I would like to go to a ticket service and ask for a ticket to Helsinki-Oulu, leaving tomorrow 06.30. Allergy-free seat.

"Minä haluaisin lipun Ouluun, lähtee huomenna puoli seitsemän allergiapaikalla." (?)


----------



## Hakro

I'm a wrong man to answer this question because I've never bought train tickets myself in Finland (only a few times abroad). Your phrase would be perfectly understood but I think I would say something like:


Extra Virgin Olive Oil said:


> "(Minä) Haluaisin lipun Ouluun, junaan joka lähtee huomenna puoli seitsemän.
> Haluan allergiapaikalle."


----------



## pearho

Would it be understood that it's 6.30 AM, without actually saying so? I would say "... puoli seitsemän aamulla", just to rule out any possibility of misunderstanding.


----------



## sakvaka

This is a live example: a much more chatty and 'ungrammatical' one:

_Terve! Oisin huomenna lähössä Ouluun tolla puoli seittemän junalla.
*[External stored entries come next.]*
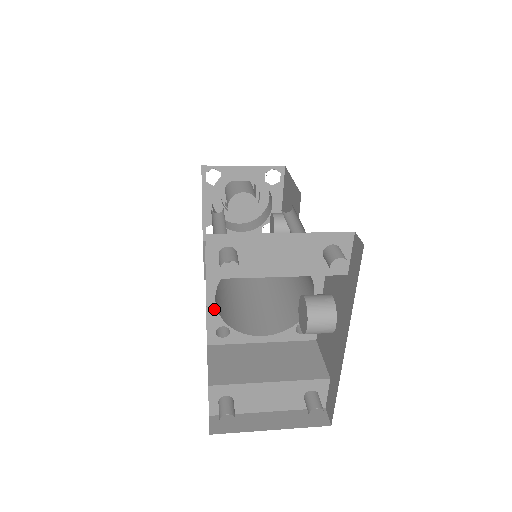
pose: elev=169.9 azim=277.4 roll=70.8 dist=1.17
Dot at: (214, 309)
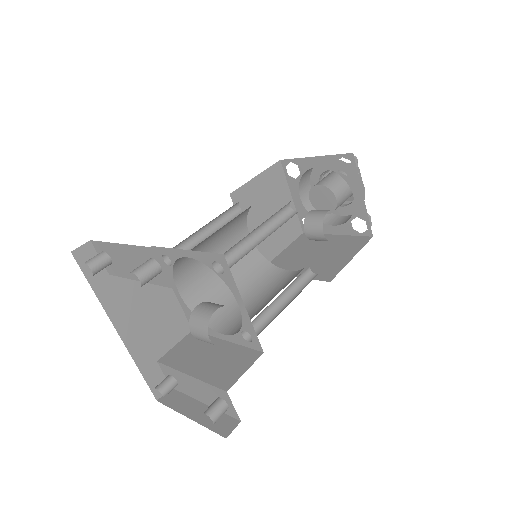
Dot at: (182, 300)
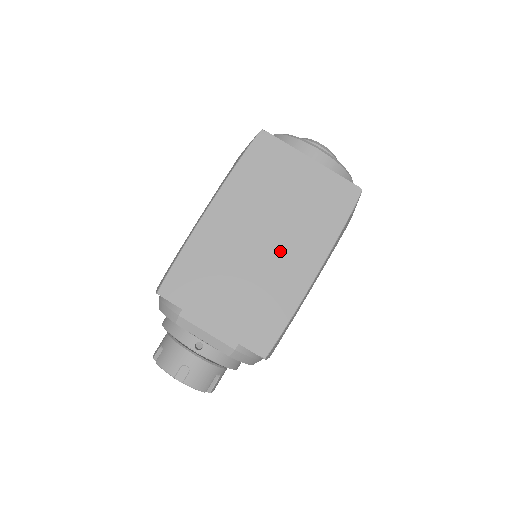
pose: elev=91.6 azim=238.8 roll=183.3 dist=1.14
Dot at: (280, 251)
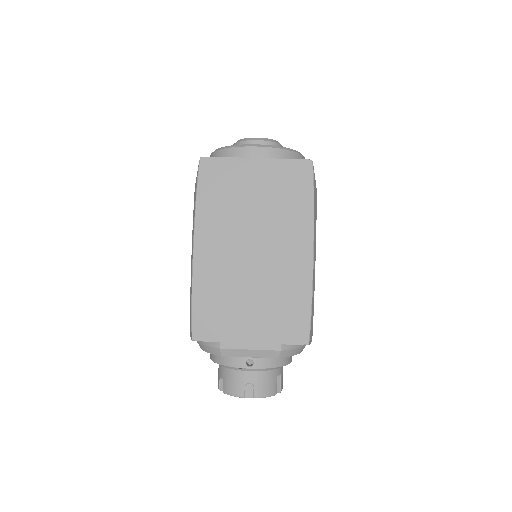
Dot at: (272, 250)
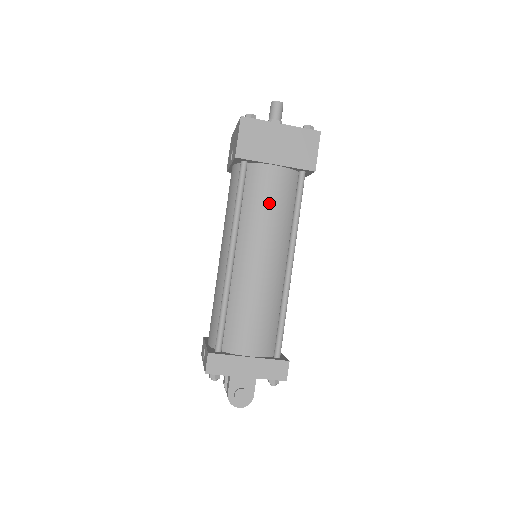
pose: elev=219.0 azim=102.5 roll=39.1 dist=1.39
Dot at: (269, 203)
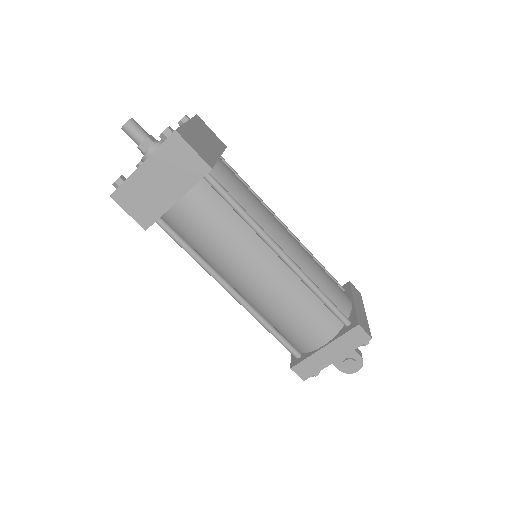
Dot at: (209, 233)
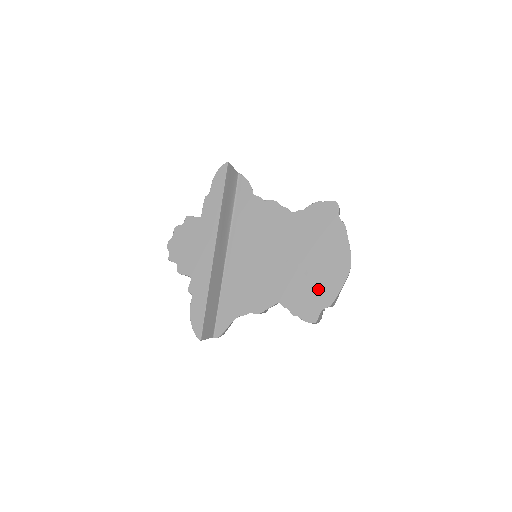
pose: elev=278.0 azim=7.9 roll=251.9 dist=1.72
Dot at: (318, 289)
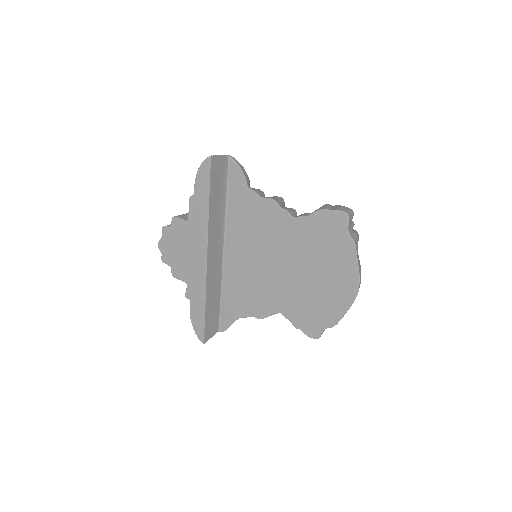
Dot at: (321, 308)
Että jos siihen sais lipun allergiapaikalle._
(Standard: Terve! Olisin huomenna lähdössä Ouluun tuolla puoli seitsemän junalla. Saisikohan siihen lipun allergiapaikalle.)

I'm sure the ticket booth person will understand which train you're referring to. There are hardly two trains going to the same direction with an exact _mellanrum_ of 12-hours! Of course, _puoli seitsemän aamulla_ is correct, too.


----------



## etrade

Yes, and they understand English also... but not Savo dialect.


----------